IN33A-1793
Using an Integrated Naive Bayes Calssifier for Crawling Relevent Data on the Web

Wednesday, 16 December 2015
Poster Hall (Moscone South)
Asitang Mihsra, NASA Jet Propulsion Laboratory, Pasadena, CA, United States
Abstract:
In our experiments (at JPL, NASA) for DARPA Memex project, we wanted to crawl a large amount of data for various domains. A big challenge was data relevancy in the crawled data. More than 50% of the data was irrelevant to the domain at hand. One immediate solution was to use good seeds (seeds are the initial urls from where the program starts to crawl) and make sure that the crawl remains into the original host urls. This although a very efficient technique, fails under two conditions. One when you aim to reach deeper into the web; into new hosts (not in the seed list) and two when the website hosts myriad content types eg. a News website.

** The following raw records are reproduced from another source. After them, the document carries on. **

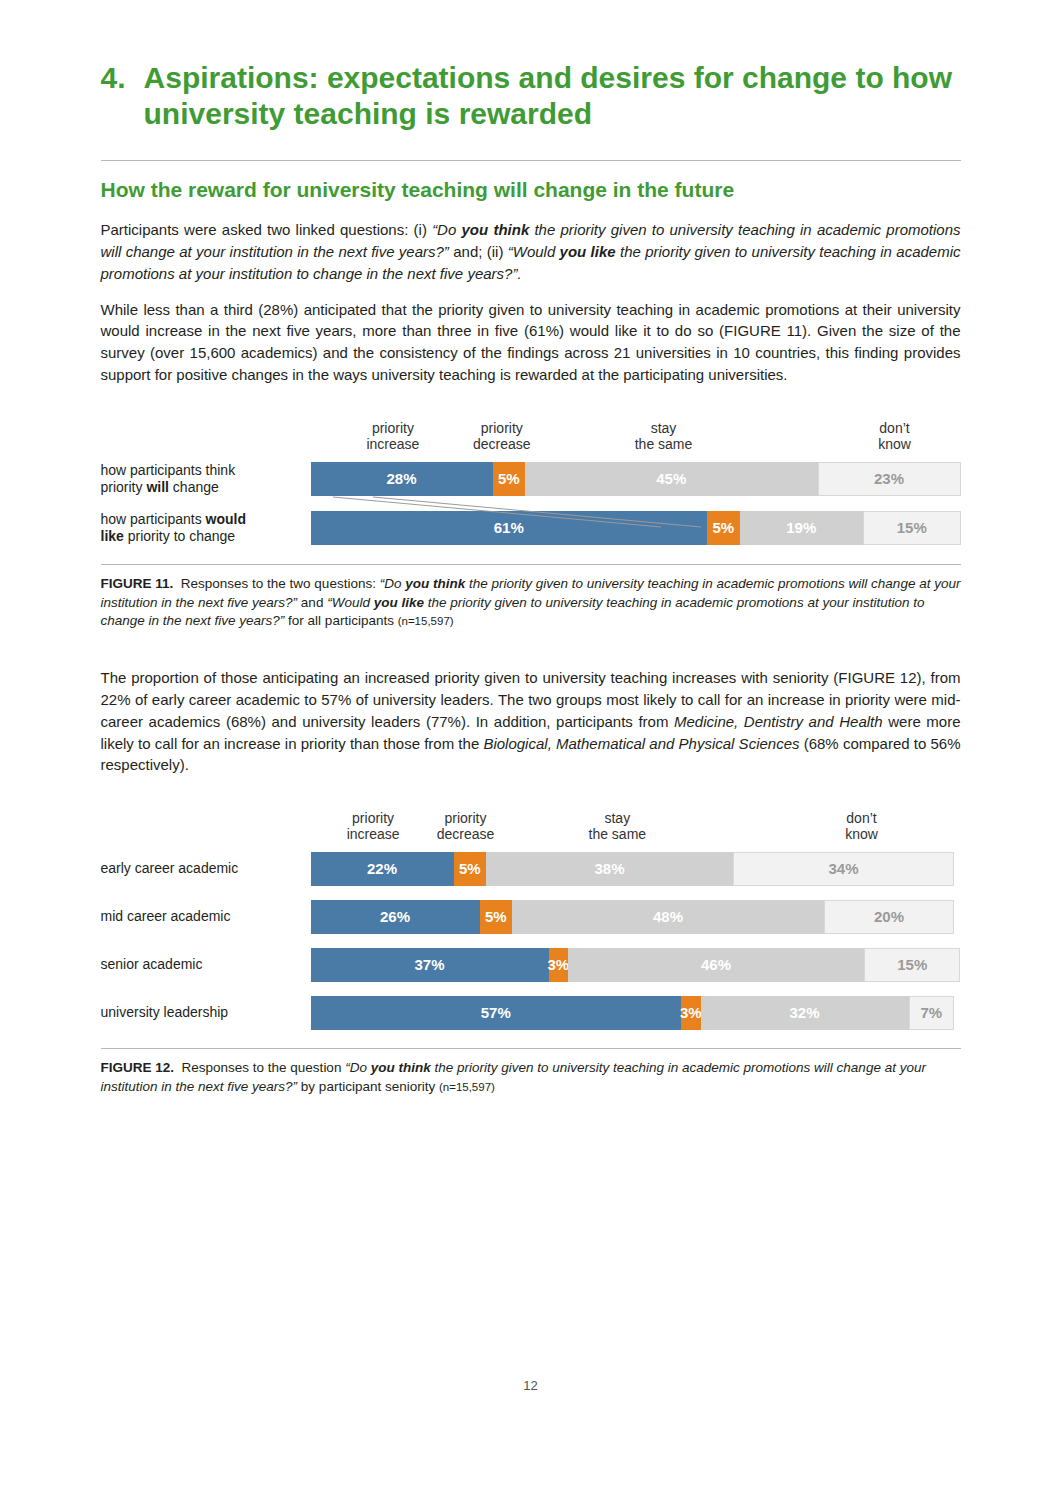4. Aspirations: expectations and desires for change to how university teaching is rewarded
How the reward for university teaching will change in the future
Participants were asked two linked questions: (i) “Do you think the priority given to university teaching in academic promotions will change at your institution in the next five years?” and; (ii) “Would you like the priority given to university teaching in academic promotions at your institution to change in the next five years?”.
While less than a third (28%) anticipated that the priority given to university teaching in academic promotions at their university would increase in the next five years, more than three in five (61%) would like it to do so (FIGURE 11). Given the size of the survey (over 15,600 academics) and the consistency of the findings across 21 universities in 10 countries, this finding provides support for positive changes in the ways university teaching is rewarded at the participating universities.
priority
increase priority
decrease stay
the same don’t
know
how participants think
priority will change
28%
5%
45%
23%
how participants would
like priority to change
61%
5%
19%
15%
FIGURE 11. Responses to the two questions: “Do you think the priority given to university teaching in academic promotions will change at your institution in the next five years?” and “Would you like the priority given to university teaching in academic promotions at your institution to change in the next five years?” for all participants (n=15,597)
The proportion of those anticipating an increased priority given to university teaching increases with seniority (FIGURE 12), from 22% of early career academic to 57% of university leaders. The two groups most likely to call for an increase in priority were mid-career academics (68%) and university leaders (77%). In addition, participants from Medicine, Dentistry and Health were more likely to call for an increase in priority than those from the Biological, Mathematical and Physical Sciences (68% compared to 56% respectively).
priority
increase priority
decrease stay
the same don’t
know
early career academic
22%
5%
38%
34%
mid career academic
26%
5%
48%
20%
senior academic
37%
3%
46%
15%
university leadership
57%
3%
32%
7%
FIGURE 12. Responses to the question “Do you think the priority given to university teaching in academic promotions will change at your institution in the next five years?” by participant seniority (n=15,597)
12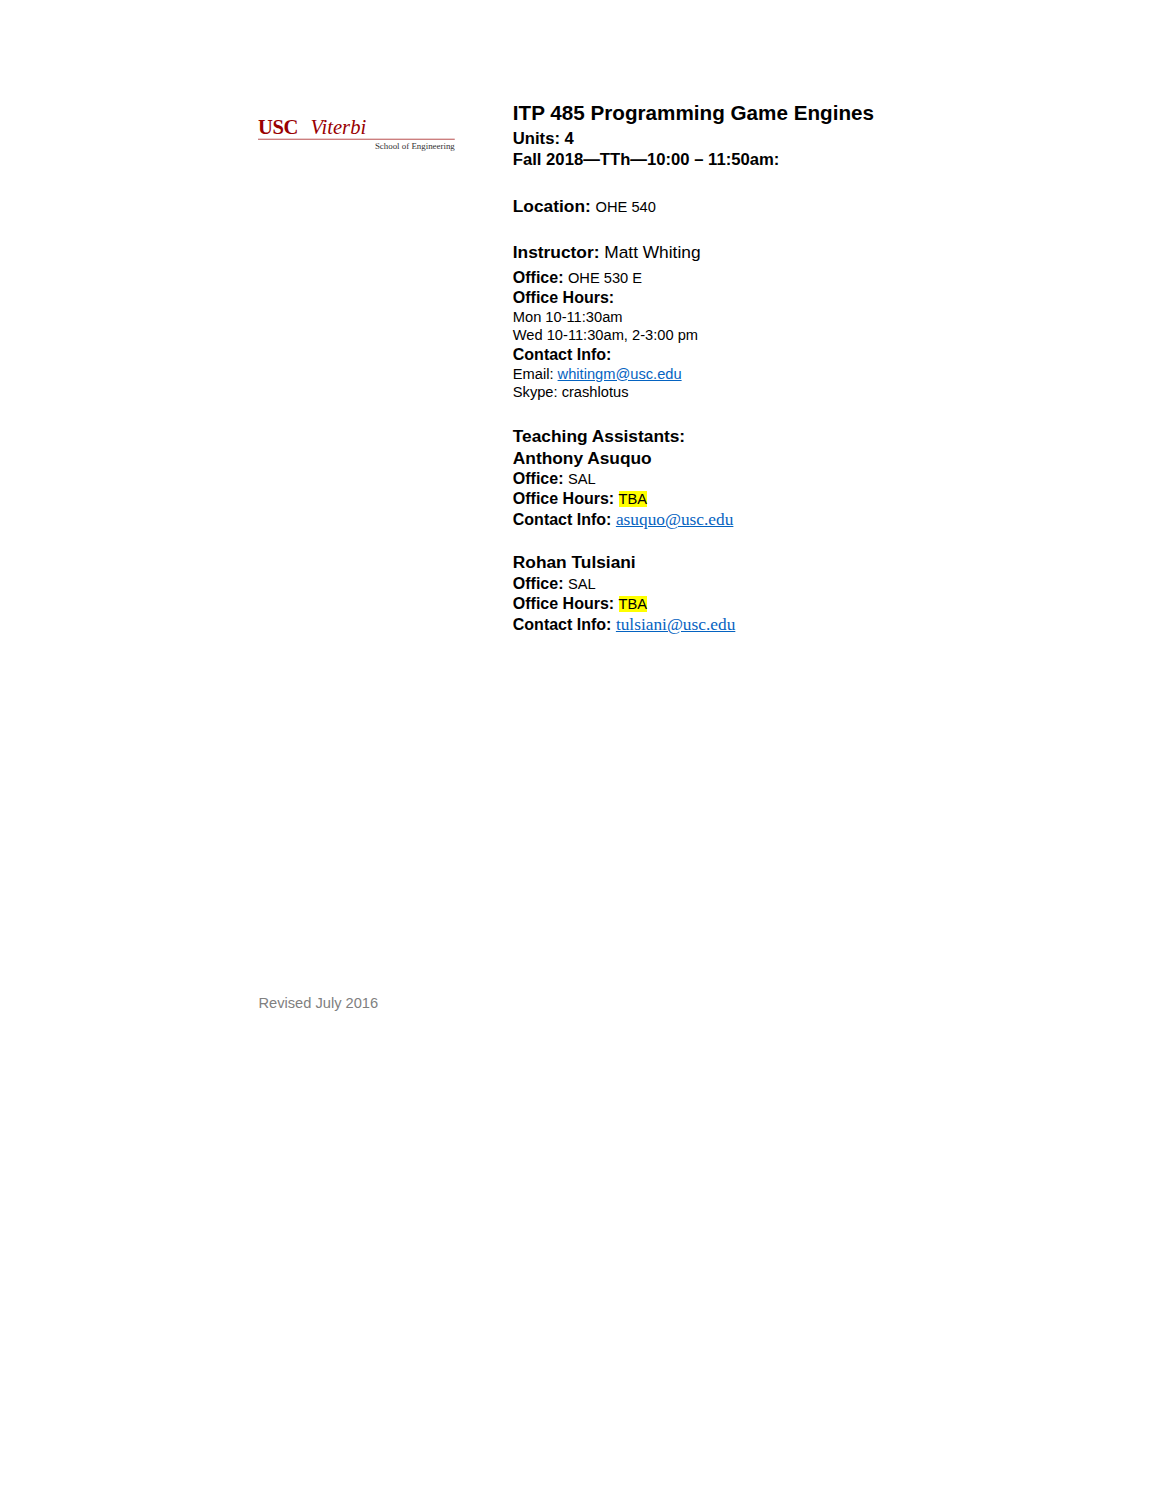USC Viterbi School of Engineering
ITP 485 Programming Game Engines
Units: 4
Fall 2018—TTh—10:00 – 11:50am:
Location: OHE 540
Instructor: Matt Whiting
Office: OHE 530 E
Office Hours:
Mon 10-11:30am
Wed 10-11:30am, 2-3:00 pm
Contact Info:
Email: whitingm@usc.edu
Skype: crashlotus
Teaching Assistants:
Anthony Asuquo
Office: SAL
Office Hours: TBA
Contact Info: asuquo@usc.edu
Rohan Tulsiani
Office: SAL
Office Hours: TBA
Contact Info: tulsiani@usc.edu
Revised July 2016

The relevancy calculation used to be a post processing step i.e. once we had finished crawling, we trained a NaiveBayes Classifier and used it to find a rough relevancy of the web pages that we had. Integrating the relevancy into the crawling rather than after it was very important because crawling takes resources and time. To save both we needed to get an idea of relevancy of the whole crawl during run time and be able to steer its course accordingly. We use Apache Nutch as the crawler, which uses a plugin system to incorporate any new implementations and hence we built a plugin for Nutch.

The Naive Bayes Parse Plugin works in the following way. It parses every page and decides, using a trained model (which is built in situ only once using the positive and negative examples given by the user in a very simple format), if it is relevant; If true, then it allows all the outlinks from that page to go to the next round of crawling; If not, then it gives the urls a second chance to prove themselves by checking some commonly expected words in the url relevant to that domain. This two tier system is very intuitive and efficient in focusing the crawl. In our initial test experiments over 100 seed urls, the results were astonishingly good with a recall of 98%.

The same technique can be applied to geo-informatics. This will help scientists gather data that is relevant to their specific domain. As a proof of concept we also crawled nsidc.org and some similar websites and were very efficiently able to keep the crawler from going into the hub websites like Yahoo, commercial/advertising portals and irrelevant content pages.

It is a strong start towards focused crawling using Nutch, one of the most scalable and ever evolving crawler available today.